Quedó inmóvil en el fondo. No respiraba. Nadie alrededor. La niebla ocultó a los agresores. Pasaron los minutos y no salió a la superficie, su peso se lo impidió. Alguien pasó y alertó a la policía. No se veía nada, pese a los potentes focos. La ambulancia esperaba, subida en el bordillo. Entonces hicieron otra llamada.
Vino enseguida. Bajó del coche, se enfundó el traje de neopreno de cinco milímetros, las aletas cortas y el resto del equipo. Bajó la escaleras y se hundió sin prisa. Sabía lo que le esperaba, no era la primera vez. El fondo estaba turbio por efecto del oleaje y la visibilidad era escasa, aún con la linterna. Ayudado por su intuición y profesionalidad, no tardó mucho tiempo en localizarlo en el fondo. Frío como un témpano, pesado, imposible moverlo de allí. Inyectó aire del regulador en la boya de descomprensión, marcó la posición y salió del agua.
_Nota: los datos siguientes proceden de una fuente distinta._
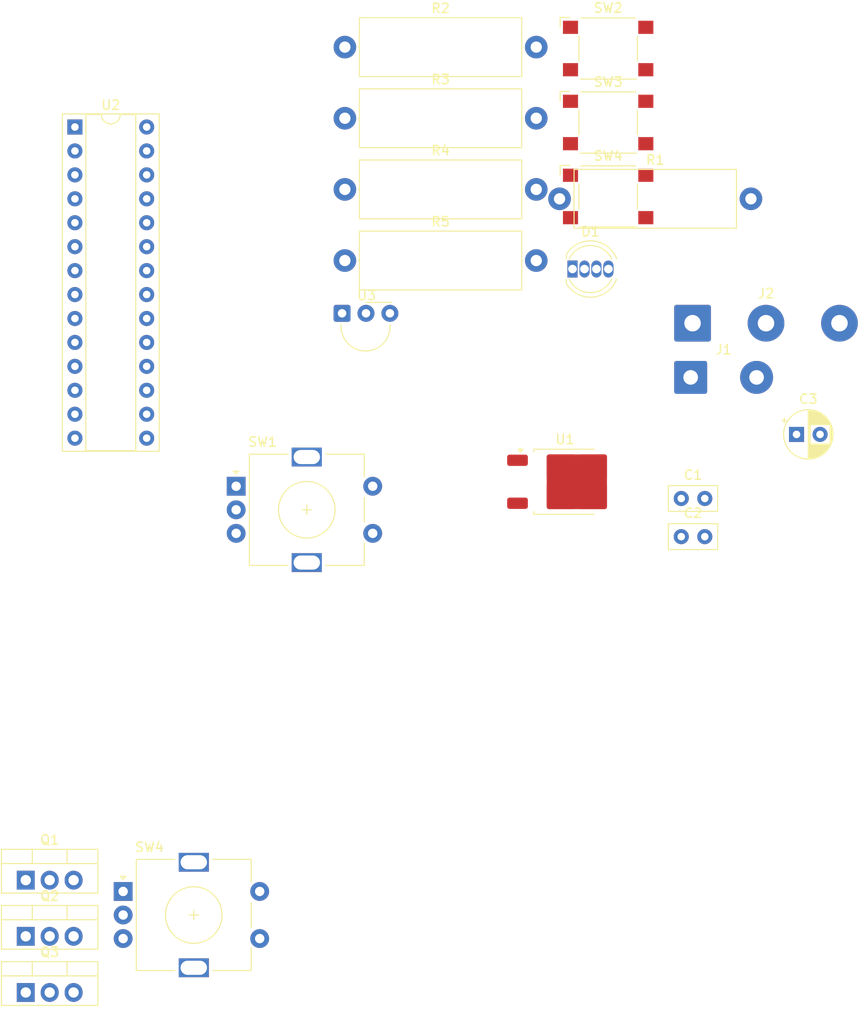
<source format=kicad_pcb>
(kicad_pcb
	(version 20240108)
	(generator "pcbnew")
	(generator_version "8.0")
	(general
		(thickness 1.6)
		(legacy_teardrops no)
	)
	(paper "A4")
	(layers
		(0 "F.Cu" signal)
		(31 "B.Cu" signal)
		(32 "B.Adhes" user "B.Adhesive")
		(33 "F.Adhes" user "F.Adhesive")
		(34 "B.Paste" user)
		(35 "F.Paste" user)
		(36 "B.SilkS" user "B.Silkscreen")
		(37 "F.SilkS" user "F.Silkscreen")
		(38 "B.Mask" user)
		(39 "F.Mask" user)
		(40 "Dwgs.User" user "User.Drawings")
		(41 "Cmts.User" user "User.Comments")
		(42 "Eco1.User" user "User.Eco1")
		(43 "Eco2.User" user "User.Eco2")
		(44 "Edge.Cuts" user)
		(45 "Margin" user)
		(46 "B.CrtYd" user "B.Courtyard")
		(47 "F.CrtYd" user "F.Courtyard")
		(48 "B.Fab" user)
		(49 "F.Fab" user)
		(50 "User.1" user)
		(51 "User.2" user)
		(52 "User.3" user)
		(53 "User.4" user)
		(54 "User.5" user)
		(55 "User.6" user)
		(56 "User.7" user)
		(57 "User.8" user)
		(58 "User.9" user)
	)
	(setup
		(pad_to_mask_clearance 0)
		(allow_soldermask_bridges_in_footprints no)
		(pcbplotparams
			(layerselection 0x00010fc_ffffffff)
			(plot_on_all_layers_selection 0x0000000_00000000)
			(disableapertmacros no)
			(usegerberextensions no)
			(usegerberattributes yes)
			(usegerberadvancedattributes yes)
			(creategerberjobfile yes)
			(dashed_line_dash_ratio 12.000000)
			(dashed_line_gap_ratio 3.000000)
			(svgprecision 4)
			(plotframeref no)
			(viasonmask no)
			(mode 1)
			(useauxorigin no)
			(hpglpennumber 1)
			(hpglpenspeed 20)
			(hpglpendiameter 15.000000)
			(pdf_front_fp_property_popups yes)
			(pdf_back_fp_property_popups yes)
			(dxfpolygonmode yes)
			(dxfimperialunits yes)
			(dxfusepcbnewfont yes)
			(psnegative no)
			(psa4output no)
			(plotreference yes)
			(plotvalue yes)
			(plotfptext yes)
			(plotinvisibletext no)
			(sketchpadsonfab no)
			(subtractmaskfromsilk no)
			(outputformat 1)
			(mirror no)
			(drillshape 1)
			(scaleselection 1)
			(outputdirectory "")
		)
	)
	(net 0 "")
	(net 1 "+12V")
	(net 2 "GND")
	(net 3 "+5V")
	(net 4 "Net-(J2-Pin_2)")
	(net 5 "Net-(J2-Pin_3)")
	(net 6 "Net-(J2-Pin_1)")
	(net 7 "Net-(U2-~{RESET}{slash}PC6)")
	(net 8 "unconnected-(U2-PD5-Pad11)")
	(net 9 "unconnected-(U2-PD3-Pad5)")
	(net 10 "unconnected-(SW1-PadS1)")
	(net 11 "unconnected-(U2-PB5-Pad19)")
	(net 12 "unconnected-(U2-PB4-Pad18)")
	(net 13 "unconnected-(U2-PC5-Pad28)")
	(net 14 "unconnected-(U2-PD1-Pad3)")
	(net 15 "unconnected-(U2-PC1-Pad24)")
	(net 16 "unconnected-(U2-PD4-Pad6)")
	(net 17 "unconnected-(U2-PD2-Pad4)")
	(net 18 "Net-(U2-XTAL1{slash}PB6)")
	(net 19 "unconnected-(U2-PD7-Pad13)")
	(net 20 "unconnected-(U2-PD6-Pad12)")
	(net 21 "Net-(U2-XTAL2{slash}PB7)")
	(net 22 "unconnected-(U2-PC3-Pad26)")
	(net 23 "unconnected-(U2-PB0-Pad14)")
	(net 24 "unconnected-(U2-PD0-Pad2)")
	(net 25 "unconnected-(U2-PC2-Pad25)")
	(net 26 "unconnected-(U2-PC4-Pad27)")
	(net 27 "unconnected-(SW1-PadA)")
	(net 28 "unconnected-(SW1-PadB)")
	(net 29 "unconnected-(SW1-PadS2)")
	(net 30 "unconnected-(SW1-PadMP)")
	(net 31 "unconnected-(SW1-PadC)")
	(net 32 "unconnected-(U2-AREF-Pad21)")
	(net 33 "unconnected-(D1-RK-Pad2)")
	(net 34 "unconnected-(D1-GK-Pad3)")
	(net 35 "unconnected-(D1-A-Pad1)")
	(net 36 "unconnected-(D1-BK-Pad4)")
	(net 37 "Net-(R2-Pad2)")
	(net 38 "unconnected-(U3-OUT-Pad1)")
	(net 39 "unconnected-(U3-GND-Pad3)")
	(net 40 "unconnected-(U3-Vs-Pad2)")
	(net 41 "Net-(R3-Pad1)")
	(net 42 "Net-(U2-PC0)")
	(net 43 "Net-(Q1-G)")
	(net 44 "Net-(Q2-G)")
	(net 45 "Net-(Q3-G)")
	(net 46 "unconnected-(SW4-PadS1)")
	(net 47 "unconnected-(SW4-PadB)")
	(net 48 "unconnected-(SW4-PadC)")
	(net 49 "unconnected-(SW4-PadS2)")
	(net 50 "unconnected-(SW4-PadMP)")
	(net 51 "unconnected-(SW4-PadA)")
	(footprint "Resistor_THT:R_Axial_DIN0617_L17.0mm_D6.0mm_P20.32mm_Horizontal" (layer "F.Cu") (at 91.045 58.95))
	(footprint "Package_TO_SOT_THT:TO-220-3_Vertical" (layer "F.Cu") (at 57.16 139.8))
	(footprint "Capacitor_THT:C_Disc_D5.0mm_W2.5mm_P2.50mm" (layer "F.Cu") (at 126.760225 103.35))
	(footprint "Capacitor_THT:C_Disc_D5.0mm_W2.5mm_P2.50mm" (layer "F.Cu") (at 126.760225 99.3))
	(footprint "Package_TO_SOT_THT:TO-220-3_Vertical" (layer "F.Cu") (at 57.16 145.76))
	(footprint "Button_Switch_SMD:SW_SPST_Omron_B3FS-100xP" (layer "F.Cu") (at 119 67.25))
	(footprint "Resistor_THT:R_Axial_DIN0617_L17.0mm_D6.0mm_P20.32mm_Horizontal" (layer "F.Cu") (at 113.84 67.5))
	(footprint "OptoDevice:Vishay_MINIMOLD-3Pin" (layer "F.Cu") (at 90.745 79.65))
	(footprint "Rotary_Encoder:RotaryEncoder_Alps_EC11E-Switch_Vertical_H20mm" (layer "F.Cu") (at 67.5 141))
	(footprint "Resistor_THT:R_Axial_DIN0617_L17.0mm_D6.0mm_P20.32mm_Horizontal" (layer "F.Cu") (at 91.045 51.4))
	(footprint "Button_Switch_SMD:SW_SPST_Omron_B3FS-100xP" (layer "F.Cu") (at 119 51.55))
	(footprint "Resistor_THT:R_Axial_DIN0617_L17.0mm_D6.0mm_P20.32mm_Horizontal" (layer "F.Cu") (at 91.045 66.5))
	(footprint "Resistor_THT:R_Axial_DIN0617_L17.0mm_D6.0mm_P20.32mm_Horizontal" (layer "F.Cu") (at 91.045 74.05))
	(footprint "Button_Switch_SMD:SW_SPST_Omron_B3FS-100xP" (layer "F.Cu") (at 119 59.4))
	(footprint "Package_TO_SOT_SMD:TO-252-2" (layer "F.Cu") (at 114.415 97.525))
	(footprint "Connector_Wire:SolderWire-0.75sqmm_1x02_P7mm_D1.25mm_OD3.5mm" (layer "F.Cu") (at 127.760225 86.45))
	(footprint "Rotary_Encoder:RotaryEncoder_Alps_EC11E-Switch_Vertical_H20mm" (layer "F.Cu") (at 79.5 98))
	(footprint "Package_DIP:DIP-28_W7.62mm_Socket" (layer "F.Cu") (at 62.38 59.88))
	(footprint "Connector_Wire:SolderWire-1sqmm_1x03_P7.8mm_D1.4mm_OD3.9mm" (layer "F.Cu") (at 127.960225 80.7))
	(footprint "LED_THT:LED_D5.0mm-4_RGB" (layer "F.Cu") (at 115.215 74.95))
	(footprint "Capacitor_THT:CP_Radial_D5.0mm_P2.50mm" (layer "F.Cu") (at 139 92.5))
	(footprint "Package_TO_SOT_THT:TO-220-3_Vertical" (layer "F.Cu") (at 57.16 151.72))
)

</source>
Mientras abría el maletero de su furgoneta, llegó su amigo, instructor, como él. Ya estaban allí los periodistas, siempre se enteran. Examinaron el equipo y consideraron suficiente unas cinchas y dos boyas; los policías tendrían que ayudar a sacarlo del agua una vez estuviera a flote. No fue una tarea complicada, no más que otras.
Cuando, por fin, lo subieron al muelle, todos se aproximaron a mirar. Consternados, comprobaron que le faltaba un brazo. Fueron a buscarlo. El bronce soldará bien, pero quedará la señal. ¡Qué raqueros son quienes han tirado a este otro al agua! ¡Si solo amagaba!